The Finding of Moses is an oil-on-canvas painting, now in the Walker Art Gallery in Liverpool, to which it was formally transferred in 1948 by the Liverpool Royal Institution, to which it had been given in 1843 by J. W. Gibsone. It had hung at the Walker on loan since 1893. Previously thought to be an autograph work by Paolo Veronese, it is now thought to be largely or wholly by his studio. A copy of the work is now at the Musee des Beaux Arts de Dijon

It was described in 1646 by the Norman-French poet Jacques Dulorens It is one of at least eight works by Veronese and his studio on the subject of the finding of Moses. Fastnedge argued it was the version of the subject previously in the Orléans collection, which then passed to John Maitland's collection before being sold at Christie's in 1831, on the basis of the Liverpool Royal Institution's catalogue stating that their painting had come from the Orléans collection.
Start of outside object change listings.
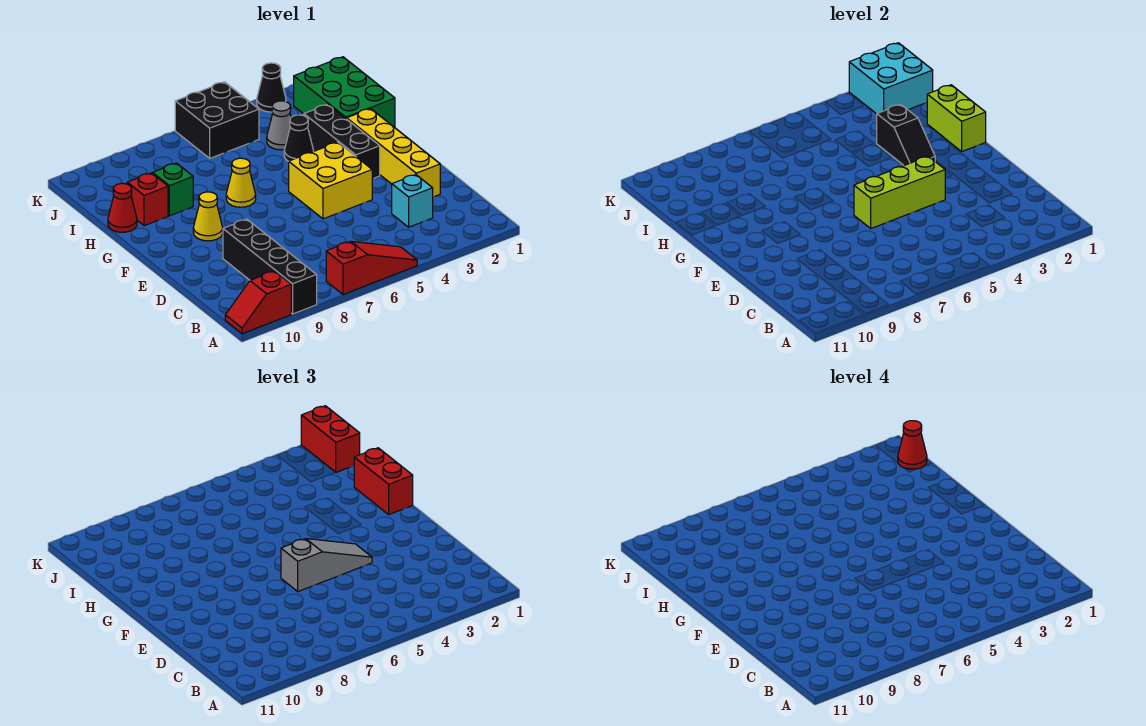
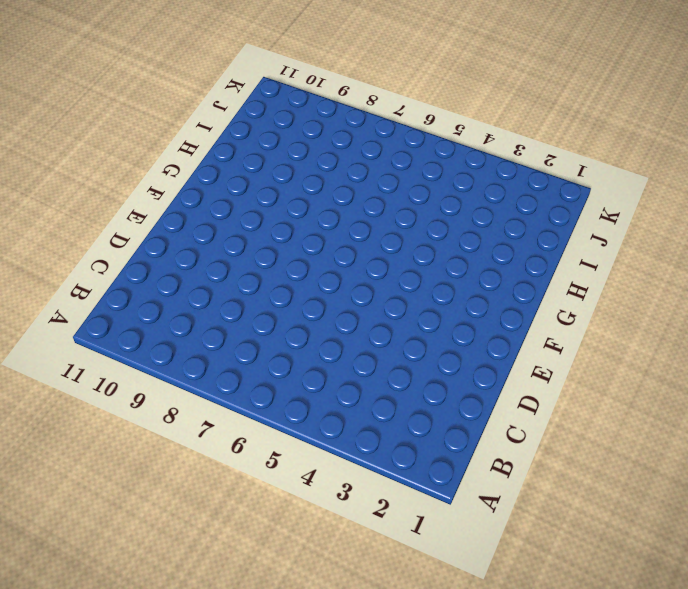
none -> red slope A5:A7 level 1 top 7
none -> black brick A9:D9 level 1
none -> red slope A10:A11 level 1 top 10

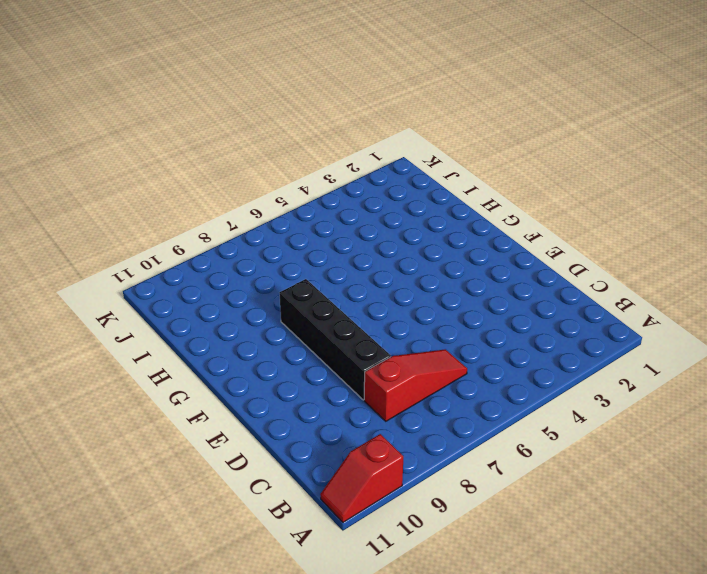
red slope C6:C8 level 1 top 8 -> red slope A5:A7 level 1 top 7
black brick D8:G8 level 1 -> black brick A9:D9 level 1
none -> cyan brick C3 level 1
none -> yellow brick D2:G2 level 1
none -> yellow brick E4:F5 level 1

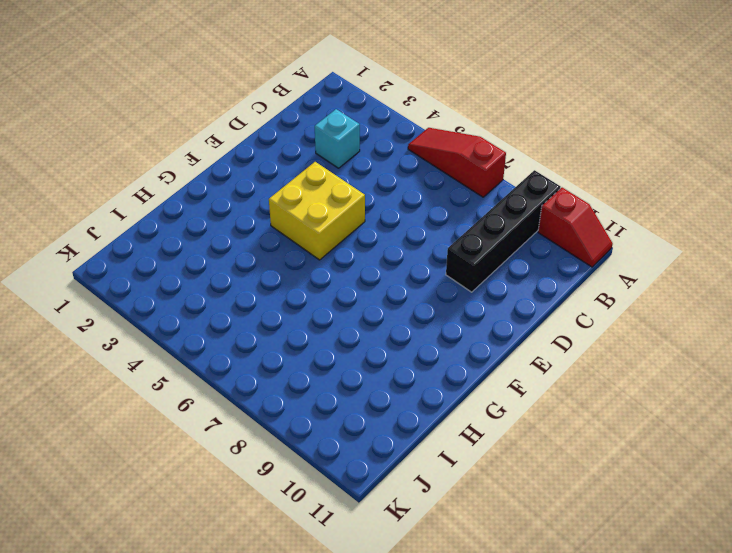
none -> yellow brick D2:G2 level 1
none -> black brick F3:H3 level 1
none -> yellow cone F9 level 1

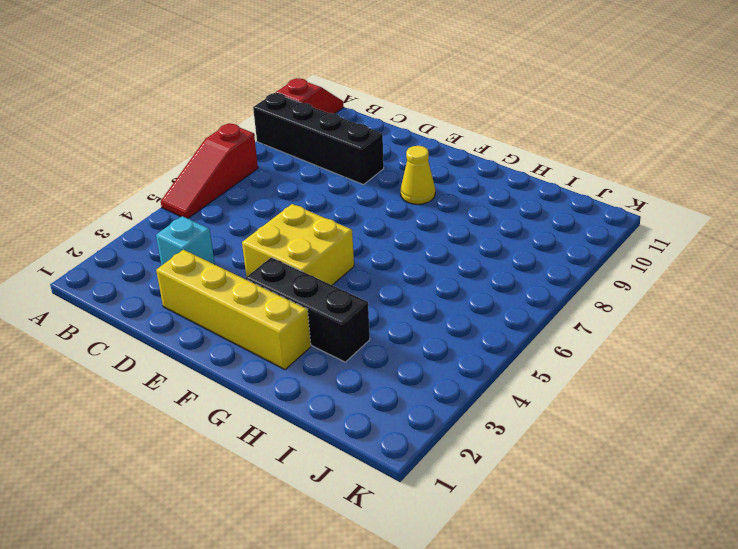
none -> yellow cone G7 level 1
none -> green brick H1:J2 level 1
none -> black cone H4 level 1

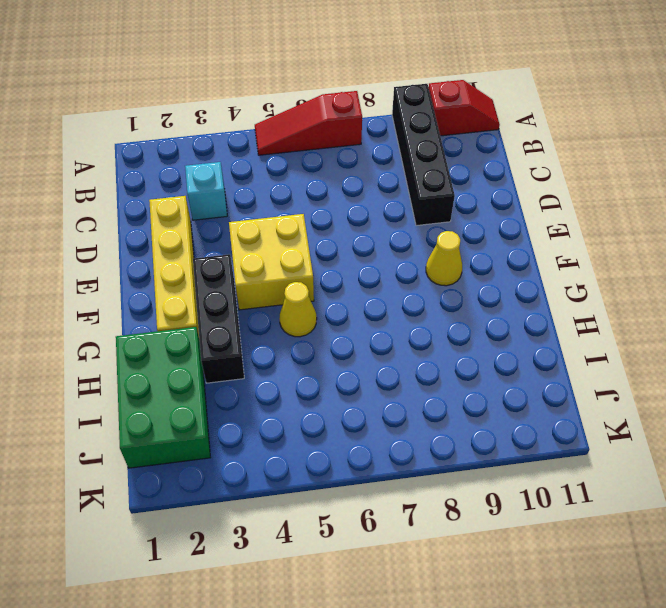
yellow cone G5 level 1 -> yellow cone G7 level 1
none -> black cone H4 level 1
none -> green brick H9 level 1
none -> red brick H10 level 1

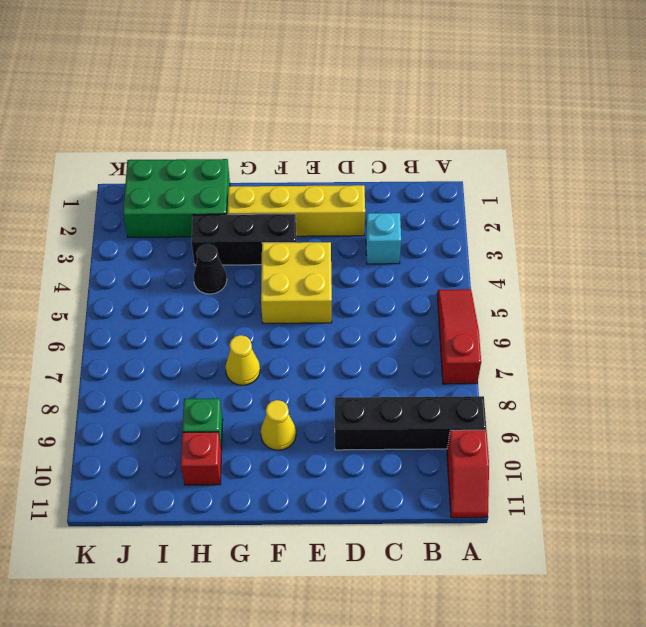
none -> red cone H11 level 1
none -> grey cone I4 level 1
none -> black brick J5:K6 level 1

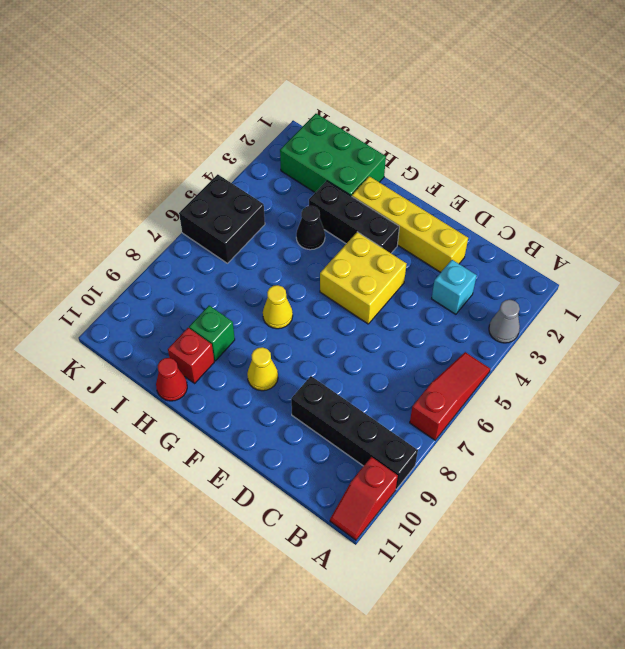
grey cone A3 level 1 -> grey cone I4 level 1
none -> black cone K3 level 1
none -> lime brick E4:E6 level 2
none -> lime brick G1:H1 level 2

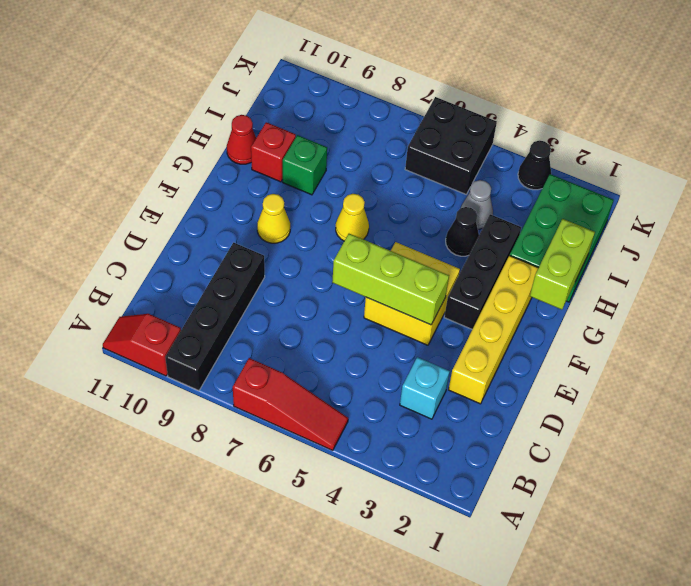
none -> black slope G3:H3 level 2 top H
none -> cyan brick J1:K2 level 2
none -> grey slope E4:E6 level 3 top 6

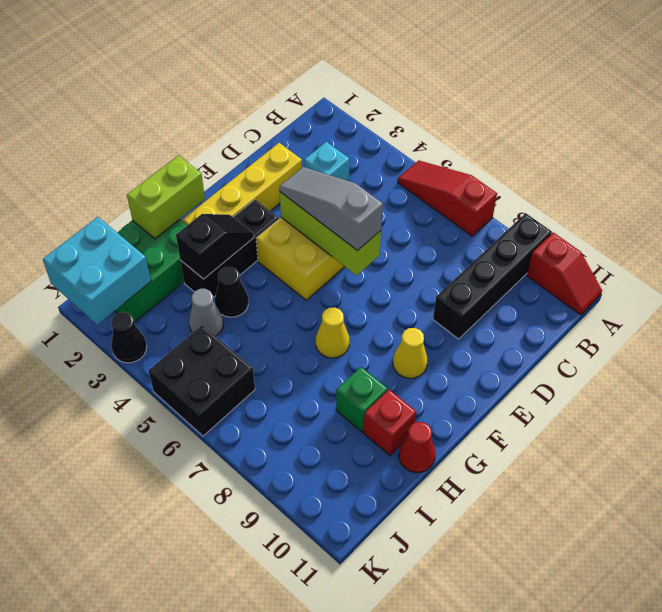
none -> red brick G1:H1 level 3
none -> red brick J1:K1 level 3
none -> red cone J1 level 4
However, the 1843 catalogue's assertion may simply have been an inference by comparison with Jean Louis Delignon's c.1786–1807 engraving of the Orléans collection painting (reversed and with significant differences in the background and foreground), whilst no independent evidence links the painting owned by Maitland to that given by Gibsone. Fastnedge acknowledged this difficulty and argued that the engraving showed the Liverpool painting before it was cut down to the size it now holds, but an early 17th-century Pierre Brebiette engraving shows the Liverpool work exactly as it now is.

After cleaning, Nicolson argued the work was a production of Veronese's studio, but Bernard Berenson argued it was a late and mostly autograph work and Rearick that it was a c.1581–1582 variant by Veronese's son Gabriele on the Dresden version, with the Dijon version another variant on the Dresden version by Benedetto, Gabriele's brother.